This graph is supposed to be of form $a\cos(bx+c)+d$. I'm pretty sure that $a$, the amplitude, is $|2|$ and $b$, the period ($\frac{2\pi}{b}$), is $\frac{2}{3}$ (though some confirmation would be nice).
However, I am not sure about the phase shift $(-\frac{c}{b})$ and also the vertical shift $(d)$. It seems odd to me how the lowest point pictured on the graph is $-1$ and the highest point is $4$. Would I just shift the whole graph down by $1$ to even things out?
I looked at the graph $2\cos(\frac{2}{3}x)$ on WolframAlpha:http://www.wolframalpha.com/input/?i=graph+2cos%28%5Cfrac%7B2%7D%7B3%7Dx, and the resulting graph looks like the graph pictured above reflected over the $x$ axis, so I am not sure what to do. Help would be appreciated.
Best Answer
An easy way to find the vertical shift is to find the average of the maximum and the minimum. For cosine that is zero, but for your graph it is $\frac{-1+3}2=1$. Therefore the vertical shift, $d$, is $1$.
Notice that the amplitude is the maximum minus the average (or the average minus the minimum: the same thing). In your graph it is $3-1=2$ (or $1--1=2$), as you already knew. This gives us a check on both the vertical shift and the amplitude. By the way, $a$ could be the negative of the amplitude, though it is usually taken to be the amplitude.
The period is $\frac p{|b|}$, where $p$ is the period of the "base" function. The period of the graph is seen to be $3\pi$ and cosine's period is $2\pi$, so a positive value for $b$ is $\frac{2\pi}{3\pi}=\frac 23$. Note the period is not $b$ as you wrote. Again, $b$ could be negative but it is usually taken to be positive.
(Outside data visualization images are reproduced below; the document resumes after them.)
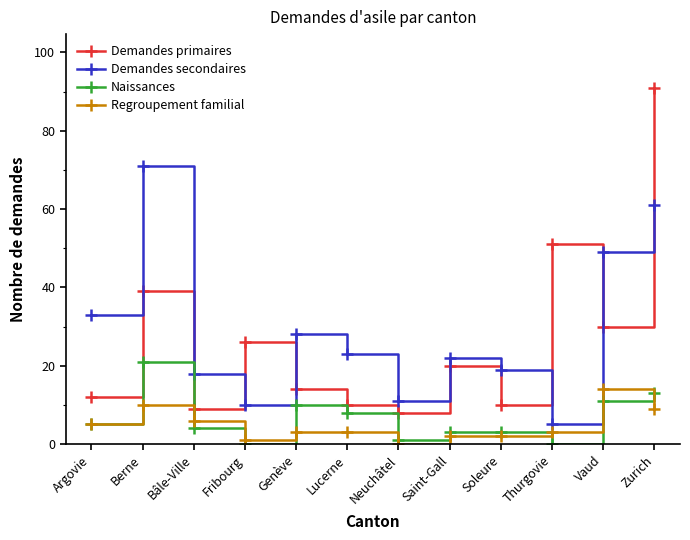

What is the label of the 11th point from the left?

Vaud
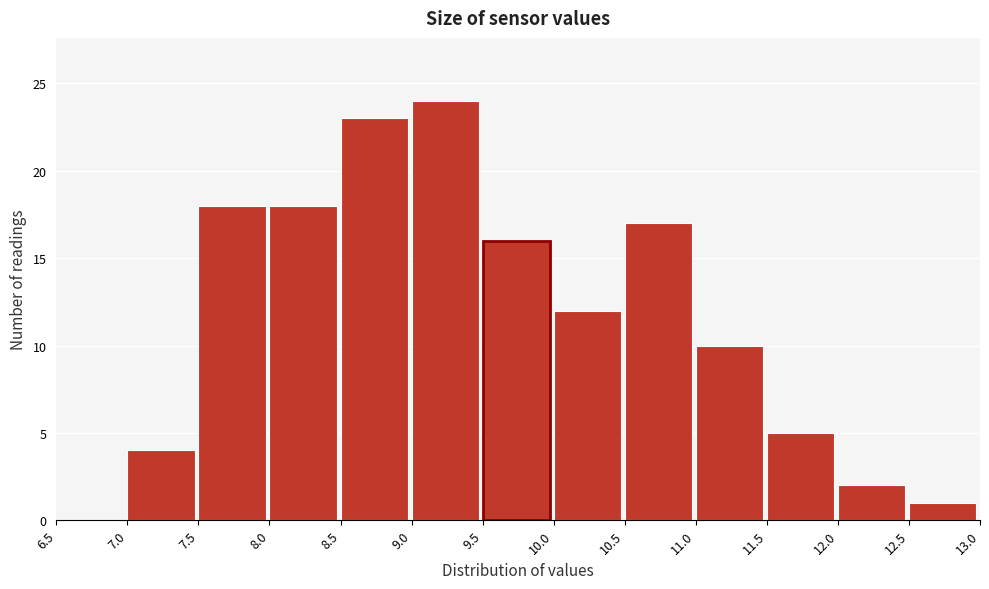

How tall is the bar that spans 9.5 to 10.0 on the x-axis? The values are not printed on the chart, so give them approximately, as read against the axis.

16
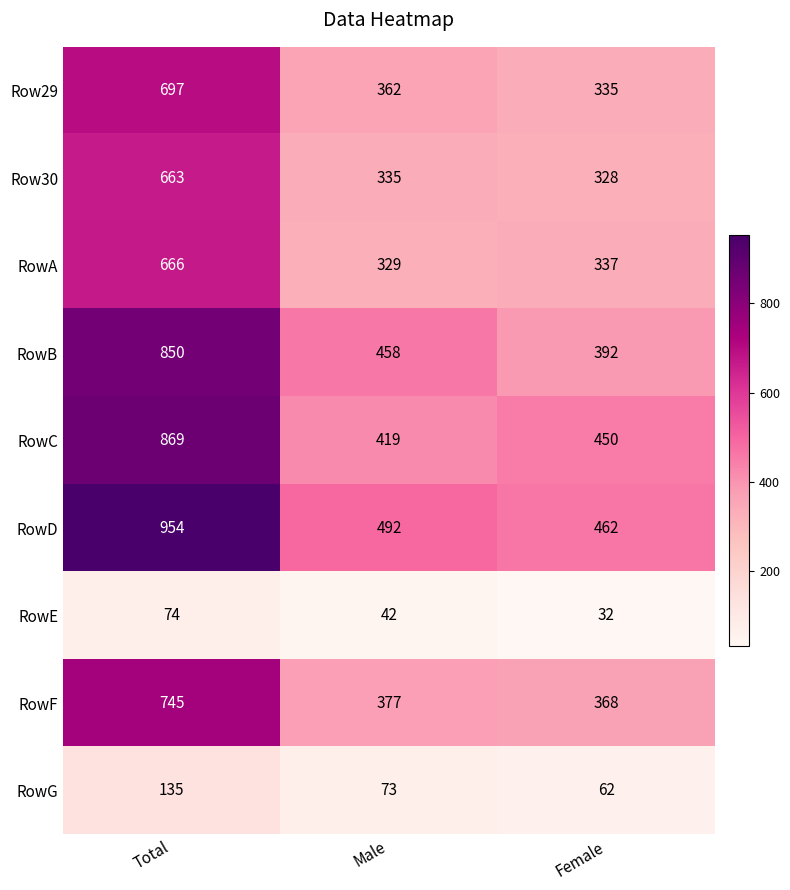

At which label does RowD first exceed 492?

Total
An easy way to find the phase shift for a cosine curve is to look at the $x$ value of the maximum point. For cosine it is zero, but for your graph it is $3\pi/2$. That is your phase shift (though you could also use $-3\pi/2$). By the way, the formula for phase shift is not $c$, but $-\frac cb$ to the right. This is easier to see if you rewrite the formula as
$$f(x)-d=a\cos\left[b\left(x--\frac cb \right)\right]$$